Greg, I think it depends what you mean by, start something new within an existing church. I think that this can actually be divided up into three categories:
1) starting something new like Missio Dei within a church that has facilities and financies (Calvary)
2) Starting a new church with a new vision,etc. with most of the same people who were in the previous church and using the same facilities to do it. (Mclaren's church, which he just left).
3)A new church plant. This can even be divided into different categories because of differing levels of affiliation with existing churches.
more on this later. I have to go to the Hospital to see a guy.

At 10:53 PM, Anonymous rapraptorman said...

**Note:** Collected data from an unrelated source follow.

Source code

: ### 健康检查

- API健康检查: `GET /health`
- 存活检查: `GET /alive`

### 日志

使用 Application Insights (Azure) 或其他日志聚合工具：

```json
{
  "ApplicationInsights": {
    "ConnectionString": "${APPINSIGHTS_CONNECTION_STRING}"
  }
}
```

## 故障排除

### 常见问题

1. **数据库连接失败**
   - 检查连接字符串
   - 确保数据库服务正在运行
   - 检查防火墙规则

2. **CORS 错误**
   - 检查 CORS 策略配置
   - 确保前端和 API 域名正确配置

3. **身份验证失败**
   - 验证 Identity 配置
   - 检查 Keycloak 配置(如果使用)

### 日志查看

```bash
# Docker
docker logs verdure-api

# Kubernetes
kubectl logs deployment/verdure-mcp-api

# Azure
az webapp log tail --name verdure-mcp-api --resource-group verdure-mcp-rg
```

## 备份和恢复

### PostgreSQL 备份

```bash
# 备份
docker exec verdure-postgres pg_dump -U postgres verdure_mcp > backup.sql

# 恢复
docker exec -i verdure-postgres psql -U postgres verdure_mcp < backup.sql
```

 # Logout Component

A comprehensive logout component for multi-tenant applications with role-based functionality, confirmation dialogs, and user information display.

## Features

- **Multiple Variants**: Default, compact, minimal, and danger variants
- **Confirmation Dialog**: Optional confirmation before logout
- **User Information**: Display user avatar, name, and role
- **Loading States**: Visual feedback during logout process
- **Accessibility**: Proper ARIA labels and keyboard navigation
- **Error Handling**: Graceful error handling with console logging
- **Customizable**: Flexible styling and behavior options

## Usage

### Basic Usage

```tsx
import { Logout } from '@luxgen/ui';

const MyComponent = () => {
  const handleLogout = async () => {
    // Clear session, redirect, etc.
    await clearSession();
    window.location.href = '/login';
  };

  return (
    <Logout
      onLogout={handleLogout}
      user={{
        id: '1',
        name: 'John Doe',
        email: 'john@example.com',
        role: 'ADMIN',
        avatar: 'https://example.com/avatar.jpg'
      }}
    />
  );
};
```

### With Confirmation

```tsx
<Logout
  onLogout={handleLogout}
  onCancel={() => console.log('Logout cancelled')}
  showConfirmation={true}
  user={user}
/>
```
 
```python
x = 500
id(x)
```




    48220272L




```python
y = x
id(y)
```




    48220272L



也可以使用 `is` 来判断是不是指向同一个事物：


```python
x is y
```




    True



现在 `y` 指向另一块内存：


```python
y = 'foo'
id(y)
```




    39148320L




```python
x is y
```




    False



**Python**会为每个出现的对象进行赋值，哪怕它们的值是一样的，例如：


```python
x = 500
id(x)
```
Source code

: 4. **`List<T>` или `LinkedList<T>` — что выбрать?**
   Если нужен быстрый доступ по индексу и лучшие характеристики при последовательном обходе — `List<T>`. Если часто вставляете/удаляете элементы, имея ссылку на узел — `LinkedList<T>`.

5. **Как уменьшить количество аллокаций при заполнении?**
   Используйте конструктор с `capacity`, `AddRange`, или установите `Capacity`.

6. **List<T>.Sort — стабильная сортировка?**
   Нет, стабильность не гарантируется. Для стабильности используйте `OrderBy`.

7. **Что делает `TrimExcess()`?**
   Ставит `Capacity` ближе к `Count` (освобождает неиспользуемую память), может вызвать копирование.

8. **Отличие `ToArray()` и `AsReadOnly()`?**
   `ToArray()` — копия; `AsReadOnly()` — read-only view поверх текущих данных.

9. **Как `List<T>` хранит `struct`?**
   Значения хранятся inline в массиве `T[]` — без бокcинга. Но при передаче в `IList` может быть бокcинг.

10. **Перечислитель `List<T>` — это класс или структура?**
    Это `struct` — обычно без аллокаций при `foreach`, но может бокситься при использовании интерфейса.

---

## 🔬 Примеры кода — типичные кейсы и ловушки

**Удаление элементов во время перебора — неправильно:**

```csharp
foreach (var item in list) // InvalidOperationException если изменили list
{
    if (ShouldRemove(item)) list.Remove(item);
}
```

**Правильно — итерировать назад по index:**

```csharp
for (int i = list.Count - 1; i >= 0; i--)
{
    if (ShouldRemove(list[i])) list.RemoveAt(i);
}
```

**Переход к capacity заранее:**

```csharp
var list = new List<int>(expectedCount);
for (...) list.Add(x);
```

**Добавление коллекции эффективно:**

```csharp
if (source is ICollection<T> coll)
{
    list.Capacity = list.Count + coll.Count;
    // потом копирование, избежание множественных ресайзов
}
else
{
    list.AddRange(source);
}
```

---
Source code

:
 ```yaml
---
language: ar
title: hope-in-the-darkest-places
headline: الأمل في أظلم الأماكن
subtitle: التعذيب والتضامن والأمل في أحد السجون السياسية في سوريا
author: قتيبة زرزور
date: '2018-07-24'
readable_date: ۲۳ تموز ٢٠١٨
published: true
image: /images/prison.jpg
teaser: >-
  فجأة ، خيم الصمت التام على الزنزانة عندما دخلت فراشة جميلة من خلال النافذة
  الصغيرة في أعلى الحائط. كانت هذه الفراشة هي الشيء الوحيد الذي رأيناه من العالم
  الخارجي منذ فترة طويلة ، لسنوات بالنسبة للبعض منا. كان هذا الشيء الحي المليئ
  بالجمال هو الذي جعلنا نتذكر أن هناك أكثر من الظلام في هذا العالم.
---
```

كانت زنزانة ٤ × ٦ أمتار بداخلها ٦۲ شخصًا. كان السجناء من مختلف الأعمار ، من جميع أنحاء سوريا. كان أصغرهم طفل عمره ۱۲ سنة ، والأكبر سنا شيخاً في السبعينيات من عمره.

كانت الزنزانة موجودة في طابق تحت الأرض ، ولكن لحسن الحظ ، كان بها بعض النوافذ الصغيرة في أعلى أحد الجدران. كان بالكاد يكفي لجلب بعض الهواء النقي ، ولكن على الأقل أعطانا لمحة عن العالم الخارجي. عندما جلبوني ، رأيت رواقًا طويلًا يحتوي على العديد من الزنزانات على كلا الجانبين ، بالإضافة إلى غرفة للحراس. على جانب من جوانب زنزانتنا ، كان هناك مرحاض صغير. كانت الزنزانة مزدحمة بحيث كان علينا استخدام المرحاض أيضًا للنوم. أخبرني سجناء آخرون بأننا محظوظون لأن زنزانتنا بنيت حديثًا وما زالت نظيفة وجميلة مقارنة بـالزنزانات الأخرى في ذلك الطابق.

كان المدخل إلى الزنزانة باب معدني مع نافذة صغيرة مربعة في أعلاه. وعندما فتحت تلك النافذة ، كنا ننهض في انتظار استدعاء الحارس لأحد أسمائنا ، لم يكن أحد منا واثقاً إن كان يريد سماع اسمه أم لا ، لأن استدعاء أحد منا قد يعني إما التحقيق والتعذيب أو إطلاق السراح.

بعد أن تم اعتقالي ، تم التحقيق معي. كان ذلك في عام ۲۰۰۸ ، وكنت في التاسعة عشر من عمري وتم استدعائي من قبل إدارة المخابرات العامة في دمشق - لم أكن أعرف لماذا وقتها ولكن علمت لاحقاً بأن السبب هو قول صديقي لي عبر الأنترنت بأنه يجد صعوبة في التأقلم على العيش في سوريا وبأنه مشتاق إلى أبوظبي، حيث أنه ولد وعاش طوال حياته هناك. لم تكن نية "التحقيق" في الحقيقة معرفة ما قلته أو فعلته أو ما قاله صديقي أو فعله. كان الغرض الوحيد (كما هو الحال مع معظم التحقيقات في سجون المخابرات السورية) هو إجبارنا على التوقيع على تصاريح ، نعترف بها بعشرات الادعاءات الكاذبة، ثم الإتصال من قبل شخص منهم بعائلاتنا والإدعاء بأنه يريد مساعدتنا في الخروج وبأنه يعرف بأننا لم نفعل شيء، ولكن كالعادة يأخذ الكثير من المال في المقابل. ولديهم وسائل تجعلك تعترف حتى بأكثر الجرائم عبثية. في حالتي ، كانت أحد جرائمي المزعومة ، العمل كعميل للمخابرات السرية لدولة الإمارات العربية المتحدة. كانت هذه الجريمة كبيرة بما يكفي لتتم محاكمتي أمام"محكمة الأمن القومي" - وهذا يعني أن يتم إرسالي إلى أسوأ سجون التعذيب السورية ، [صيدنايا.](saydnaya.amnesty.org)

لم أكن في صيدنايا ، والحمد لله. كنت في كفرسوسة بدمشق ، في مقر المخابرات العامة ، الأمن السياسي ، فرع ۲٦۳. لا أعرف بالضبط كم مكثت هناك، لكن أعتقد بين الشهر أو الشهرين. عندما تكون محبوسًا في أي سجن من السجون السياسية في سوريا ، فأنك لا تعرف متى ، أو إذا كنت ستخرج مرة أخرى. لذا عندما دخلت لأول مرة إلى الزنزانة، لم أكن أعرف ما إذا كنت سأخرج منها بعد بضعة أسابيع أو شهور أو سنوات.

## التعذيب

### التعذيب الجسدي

1) Obviously it all depends on the context. On the whole though, if the churches are mature enough not to become "rivals" I think the advantages of working within a church slightly outweigh the advantages of starting fresh.
The advantages of working within a church seem to be horizontal support (financial, prayer, etc)and accountability.
The advantages of starting fresh seem to be more freedom to experiment and perhaps greater dependence on God's providence/more of a faith test.
Ron Sider, author of Rich Christians in a hungry world, says that every church should be a part of a denomination for accountability. I think this is going a little too far, but his point is well taken. I think we need strong connection to one another as churches.
2) I think these questions are so explosive because many people have a primarily doctrine or text based faith rather than a person based faith. For instance, what if science somehow proved that there is no historical Adam or Eve, no flood, and no virgin birth. Would people lose their faith? Many would be very shaken.
If I asked these questions they might send my butt back accross the border.

At 9:48 AM, Blogger Greg said...

1. Basically, "emerging" is the name given to the overall movement/conversation, whether you are in the US, Canada, UK, etc. "Emergent" is the name particularly for the the organized group from the US known as emergent village--they have a national director (Tony Jones) and authors and pastors and professors who are part of the organization or "friends of emergent."

2. I don't believe Brian has left Cedar Ridge. He is no longer the senior pastor, but I believe he is still part of the community there.

3. Here's the catch. You said, "if churches are mature." I don't know that there are many churches out there that can demonstrate the kind of maturity that it would take for a new community to form within their midst and begin reforming worship, theology, and praxis.

4. If you began asking those questions, they'd probably just send you to mars hill. But there are people who love Jesus who might be asking the question, "if adam and eve were not person 1 and person 2 in the world, would I still attach myself to this Jesus and live a life marked by his resurrection power?" More and more people are becoming comfortable with answering YES to this question. Others, who hold too tightly to doctrine, cannot handle it.